Thursday, December 30, 2010

Dec 30

Father
we are coming to a close to this current year.  I hope that we can close these feelings of loss and anger and frustration also.   It's kind of overwhelming to have to deal with.  I simply struggle with letting it all go.

While on the topic of struggling.  Please look after mama.  She isn't doing well health wise and she seems so sad and depressed lately. I know that it may get worse because the boys have left home.  You know what she is going through with her in-laws that live with her.  Just be there for her and give her a friend she can lean on and trust that will help her through these rough times.

As for her in-laws. Thank you for helping get rid of the anger I have held onto for so long.  I just ask that you bless them and teach them kindness and help them be good to my mama.

Help me to find the place that you have for me.  To be a good wife and mother and to concider them above myself .  In the coming year help me to leave old self ghosts behind so that I may be fruitful and grow.

Monday, December 20, 2010

December 20

Dear Father
Thanks you for this day.  It is a new day with new things to happen.  I am in your awesome hands and I Know you will take care of me.

My heart is on matters that are in your control.  Please look after those that need homes and jobs and food. This time of year is hard to be with out those things.  Thank you for providing for us.

Help me to consentrate on the positives in life instead of the negative. The negative have been grabbing at me and I fear I may be letting them sink their claws in. 
Help me to consentrate on Things that are pure and true and right and trust worthy like you comand us to to in Phillipians 4:8.

Friday, December 17, 2010

December 17

Father
In your infinite wisdom you allowed things to happen the way they did yesterday. I feel disappointed yet relieved.  Relieved because I know I listened to the advice of someone more wise than I am.  Disappointed because things didn't happen as I wanted them to.   I know that you have plans for me and you will not harm me but give me a future and a hope.
I am trusting you  that you will take care of me and lead me to the path that is right. I am simply struggling with understanding and being human. 

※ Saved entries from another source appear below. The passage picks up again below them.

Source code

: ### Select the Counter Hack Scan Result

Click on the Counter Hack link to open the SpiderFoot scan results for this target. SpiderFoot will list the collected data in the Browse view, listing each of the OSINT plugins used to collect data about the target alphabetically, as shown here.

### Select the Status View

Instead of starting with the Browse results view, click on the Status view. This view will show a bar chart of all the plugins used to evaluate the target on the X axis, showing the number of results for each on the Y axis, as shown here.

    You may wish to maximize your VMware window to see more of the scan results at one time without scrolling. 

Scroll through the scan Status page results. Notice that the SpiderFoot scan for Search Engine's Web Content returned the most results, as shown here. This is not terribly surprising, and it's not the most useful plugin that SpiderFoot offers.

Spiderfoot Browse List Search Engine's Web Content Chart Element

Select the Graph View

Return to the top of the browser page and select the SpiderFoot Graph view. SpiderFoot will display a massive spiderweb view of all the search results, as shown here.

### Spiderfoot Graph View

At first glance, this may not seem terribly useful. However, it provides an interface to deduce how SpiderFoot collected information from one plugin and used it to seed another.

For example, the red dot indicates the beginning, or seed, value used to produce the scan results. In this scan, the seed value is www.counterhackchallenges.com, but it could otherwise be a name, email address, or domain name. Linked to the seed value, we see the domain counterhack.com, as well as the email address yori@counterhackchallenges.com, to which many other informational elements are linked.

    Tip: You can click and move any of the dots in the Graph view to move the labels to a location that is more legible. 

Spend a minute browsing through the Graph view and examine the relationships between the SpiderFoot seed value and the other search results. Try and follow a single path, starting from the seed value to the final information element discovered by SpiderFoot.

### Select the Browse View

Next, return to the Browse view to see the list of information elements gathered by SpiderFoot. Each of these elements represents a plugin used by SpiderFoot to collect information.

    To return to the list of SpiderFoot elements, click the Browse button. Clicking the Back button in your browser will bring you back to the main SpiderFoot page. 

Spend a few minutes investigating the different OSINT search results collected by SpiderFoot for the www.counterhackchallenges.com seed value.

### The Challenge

Wednesday, December 15, 2010

dec. 15th

Father.
You are great and you know the things we need before we can have the words or thoughts to ask you for them, yet here I sit and I ask you to be with me tomorrow. Please guide me in the right job and the right decisions that will affect the rest of my family.  Be with me as you always are and give me peace that this will be how you decide and take my worry away. 
I am so excited for the future and the possibility to do your work. I feel frightened by that but I know that you were with Gideon as he was afraid.  You helped him to conquer his fear and to trust in you completely. Please do that for me.

Monday, December 13, 2010

part two for Dec. 13th

Lord, you are deffinately my savior. You heard my prayers and you answered swiftly and you gave me the ability to express what was needed in a manner that I don't have to feel badly about. You held my hand and I am so grateful.
I only hope that I can learn from the experience and continue to grow.  I ask that you help me to put the needs and wishes of the people that matter before those of myself.

december 13

i can't seem to win for losing.  i know its all in your hands.  but im struggling.  i didn't mean to disregard his wishes and I am not trying to cause him any grief.  I don't know what to do to to make amends with this. Lord please give me the knowledge and the ability to do the right thing.

Monday, December 6, 2010

Dec 6 2010

Dear Father
Thank you for hearing my prayers and getting me through Saturday after the boss went nuts friday. You allowed me to remain calm and professional and do a great job.  You are awesome and everything is to your glory. The bitter cold outside didn't feel so bitter knowing I allowed you to do what you do.
I continue to ask for patience and remembrance that everything happens in your time and not my own.  You know how deeply I want to join and I know you are faithful.  There are tests that must be finished before I can move onto the new material.   I just thank you for this day and the sun and the laughter that comes from you.